*Задание*: Перепишите все записи ниже слово в слово, опустив изображения.

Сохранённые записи

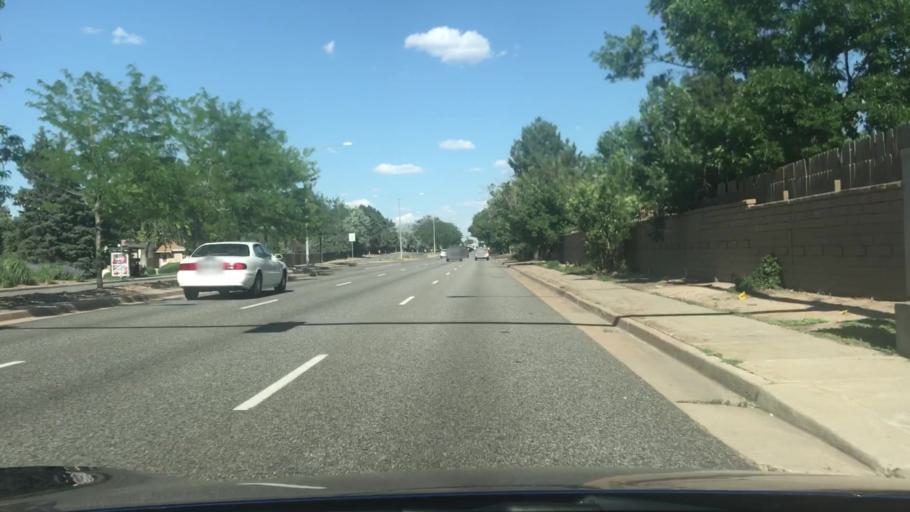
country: US
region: Colorado
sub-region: Arapahoe County
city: Dove Valley
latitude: 39.6530
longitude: -104.7975
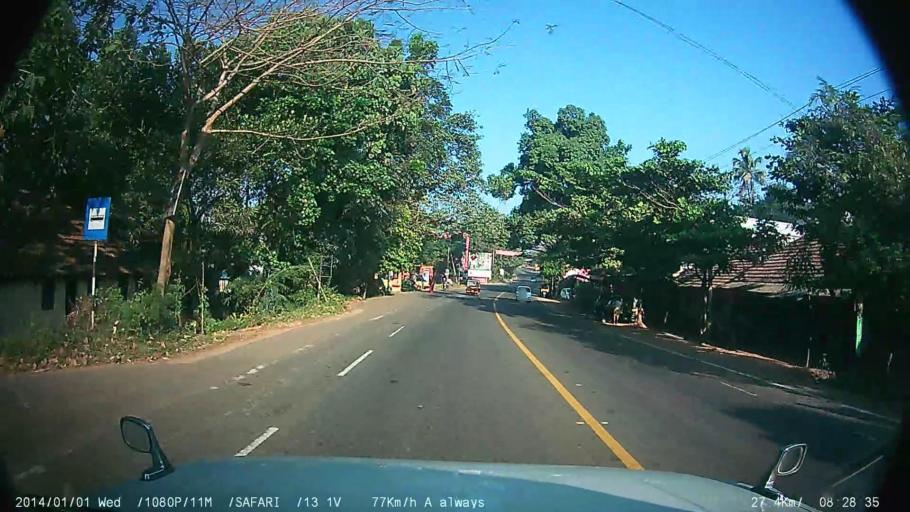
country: IN
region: Kerala
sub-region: Ernakulam
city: Perumbavoor
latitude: 10.0929
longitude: 76.4952
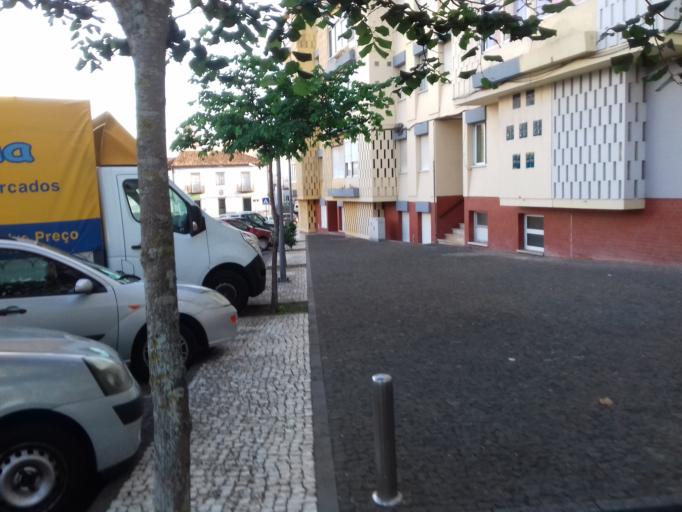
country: PT
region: Azores
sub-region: Ponta Delgada
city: Rosto de Cao
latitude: 37.7432
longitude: -25.6569
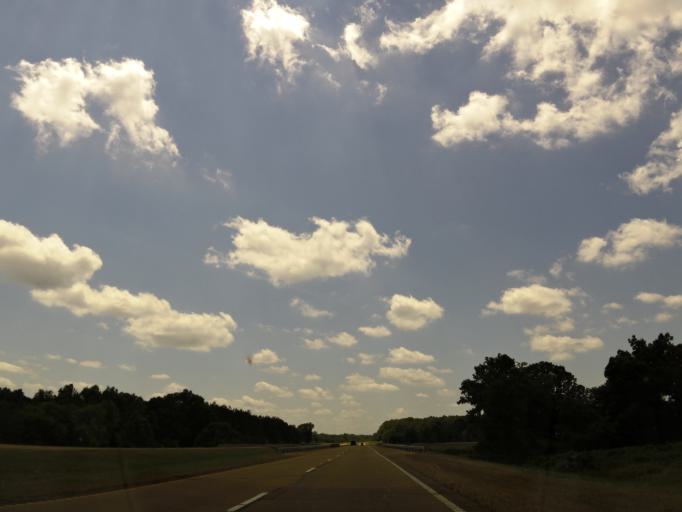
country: US
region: Mississippi
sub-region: Pontotoc County
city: Pontotoc
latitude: 34.2848
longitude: -89.1013
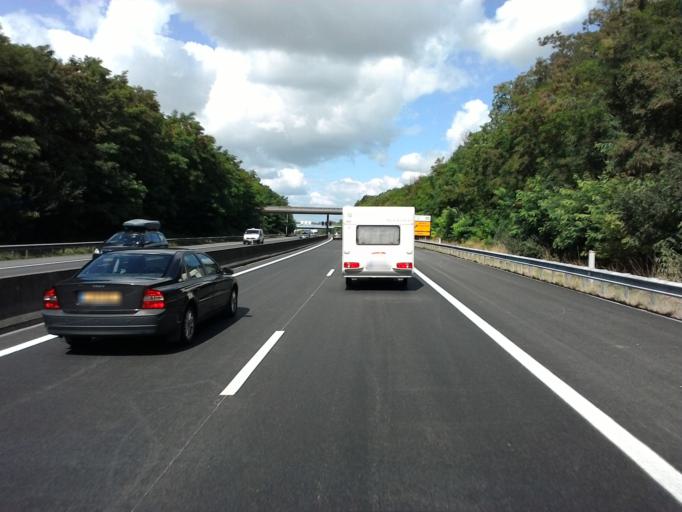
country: LU
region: Luxembourg
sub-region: Canton de Capellen
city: Mamer
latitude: 49.6374
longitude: 6.0226
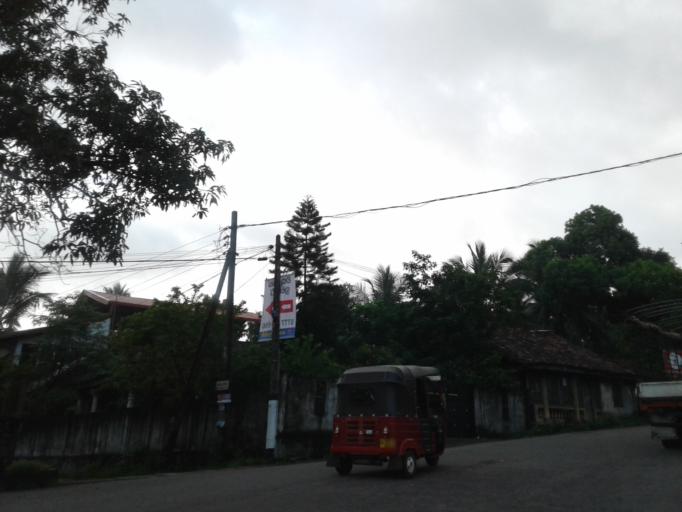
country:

*Ожидаемый ответ*:
country: US
region: Colorado
sub-region: Arapahoe County
city: Dove Valley
latitude: 39.6530
longitude: -104.7975
country: IN
region: Kerala
sub-region: Ernakulam
city: Perumbavoor
latitude: 10.0929
longitude: 76.4952
country: PT
region: Azores
sub-region: Ponta Delgada
city: Rosto de Cao
latitude: 37.7432
longitude: -25.6569
country: US
region: Mississippi
sub-region: Pontotoc County
city: Pontotoc
latitude: 34.2848
longitude: -89.1013
country: LU
region: Luxembourg
sub-region: Canton de Capellen
city: Mamer
latitude: 49.6374
longitude: 6.0226
country:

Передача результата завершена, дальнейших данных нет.